Like a physicist smashing atoms to come up with new elements, Jungen has done a mash-up of old native art and new Western commodities, to construct a hybrid that fully partakes of both. His "Prototypes for New Understanding," as he calls these works, are a kind of re-imagining of what native culture might be if it took account of all the forces acting on it, from spirit dances to the NBA.
You'd imagine that one of the most powerful of those forces would be a treasure trove of ancient Indian traditions.

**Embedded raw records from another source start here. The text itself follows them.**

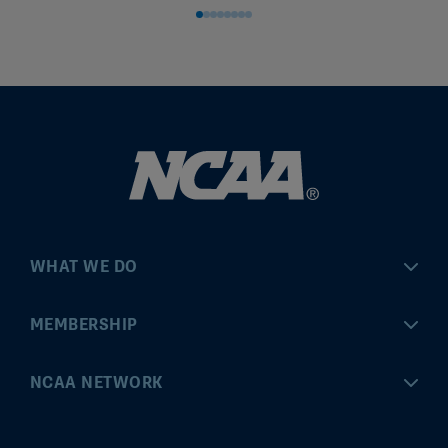
WHAT WE DO
Championships
MEMBERSHIP
Eligibility Center
MyApps
NCAA NETWORK
Brand & Licensing
Convention
ncaa.com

Jungen's work, however, suggests that just as powerful would be a kind of feedback loop of purely foreign ideas about nativeness -- that Western stereotypes of Indian culture are just as relevant to today's natives as forms that once were fully theirs.
Jungen's masks don't really have that much in common with the sacred objects that they're riffing on. It's hard to imagine a Haida dancer, circa 1800, recognizing them as anything he could ever use. Instead, they seem only to satisfy crude Western cliches of what native art looks like and means. Like those conquered Mexicans, Jungen seems to be saying, "You want native-looking stuff from me because I'm supposed to be a native artist? Okay, here are forms that ought to fit the bill."

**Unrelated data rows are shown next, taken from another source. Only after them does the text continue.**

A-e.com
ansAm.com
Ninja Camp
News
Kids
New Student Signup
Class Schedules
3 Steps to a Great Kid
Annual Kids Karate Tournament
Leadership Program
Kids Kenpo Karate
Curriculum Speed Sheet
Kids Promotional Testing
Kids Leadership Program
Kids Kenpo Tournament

The fact that Jungen's native ancestors occupied lands hundreds of miles and a mountain range away from the rain forest carvers of the coast hardly seems to matter when it comes to making art that satisfies the modern art world's Indian ideals. (Even a sophisticated essay in the exhibition catalogue, which presents the story of those conquistador priests, doesn't seem to acknowledge that the Dunne-Za are absolutely different from the coastal groups.) It's as though Jungen is stuck with other people's weirdly artificial notions of his identity -- as perhaps most of us are -- and tries to live up to those notions, using the materials that come to hand in the mixed-up urban culture that is truly his.
So Jungen gives us "classic" native masks cobbled from Nike shoes.
Or, in more recent works, life-size models of huge whale skeletons -- Jungen's a British Columbia native, right, so aren't he and whales supposed to have an almost sacred link? -- which he hangs overhead like natural-history displays. Except that the hundreds of "bones" of Jungen's whales have all been cut from the cheapest plastic lawn chairs.
Or things can go the other way. Jungen has also used the "traditional" skills and materials of native art to duplicate icons of international capitalism. The coarse pine shipping pallets that literally underlie global trade have been remade by Jungen in gorgeously finished, hand-pegged red cedar, as carefully crafted as any potlatch tray -- or high-end airport souvenir.
Not all of Jungen's work involves questions of Indian art and identity. For all his semi-native roots, he's a full-fledged, card-carrying member of the Western art world, and he's worked on a wide range of contemporary concerns, from the fate of utopian modern architecture to the cultural status of abstract art.
But in every case, he's probed the issues with an irresistible mix of caustic humor and flawless visual appeal. However well you understand the problems that his masks address, you want one for over your mantel -- right beside your soapstone walrus and ebony elephant.